Par exemple, le royaume perdrait de l'influence vis-à-vis des États-Unis, qui s'appuient depuis toujours sur Londres pour tenter d'influencer les politiques de l'Union européenne.
Des analystes estiment que l'intégrité territoriale du Royaume-Uni pourrait aussi être menacée. L'Écosse a fortement milité pour l'entrée du pays dans la Communauté économique européenne (CEE) en 1975.
Advenant une sortie du royaume de l'UE, l'Écosse pourrait faire sécession et joindre à nouveau le marché unique.
La victoire massive du Parti national écossais aux élections du 7 mai montre que l'idée d'indépendance est toujours vive en Écosse, malgré la victoire du camp du NON (à 55,3%) en septembre 2014.
Le Royaume-Uni peut prospérer hors de l'UE comme la Suisse
Cela dit, une sortie du Royaume-Uni de l'UE ne serait pas une catastrophe économique et financière pour le royaume, font remarquer des analystes.
Plusieurs pays européens ne font pas partie de l'Union comme la Suisse, la Norvège ou l'Islande.
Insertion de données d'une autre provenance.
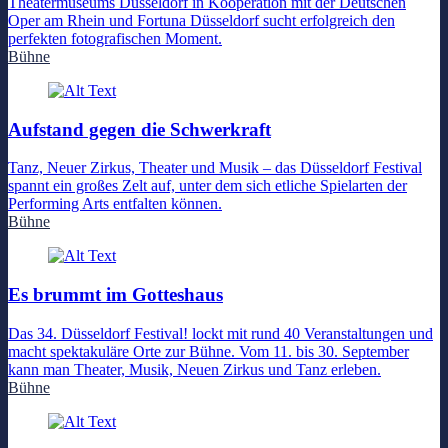
Theatermuseums Düsseldorf in Kooperation mit der Deutschen
Oper am Rhein und Fortuna Düsseldorf sucht erfolgreich den
perfekten fotografischen Moment.
Bühne
Aufstand gegen die Schwerkraft
Tanz, Neuer Zirkus, Theater und Musik – das Düsseldorf Festival
spannt ein großes Zelt auf, unter dem sich etliche Spielarten der
Performing Arts entfalten können.
Bühne
Es brummt im Gotteshaus
Das 34. Düsseldorf Festival! lockt mit rund 40 Veranstaltungen und
macht spektakuläre Orte zur Bühne. Vom 11. bis 30. September
kann man Theater, Musik, Neuen Zirkus und Tanz erleben.
Bühne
Ces trois économies développées figurent parmi les plus riches d'Europe.
Londres demeurerait aussi une place financière majeure dans le monde - avec New York et Tokyo - même si le Royaume-Uni quittait le marché unique.
Le plus grand risque économique et financier est sans doute la possibilité d'une sécession de l'Écosse, qui découlerait elle-même d'une sortie du R.-U. de l'Union européenne.
Avec un PIB de 190 milliards d'euros en 2014, l'Écosse représente un peut moins de 10% du PIB du Royaume-Uni. Son indépendance affaiblirait l'économie britannique, mais cette dernière resterait néanmoins la troisième économie d'Europe après l'Allemagne et la France.
Une sortie du Royaume-Uni de l'UE aurait de nombreux impacts. Mais elle ne condamnerait pas pour autant le pays à un sombre avenir économique, car il a plusieurs atouts.
Pour les investisseurs, le « Brixit » - contraction de British exit - représente certes un risque géopolitique. Un risque qui est toutefois beaucoup moins important que celui d’investir par exemple en Russie, en Afrique et au Moyen-Orient.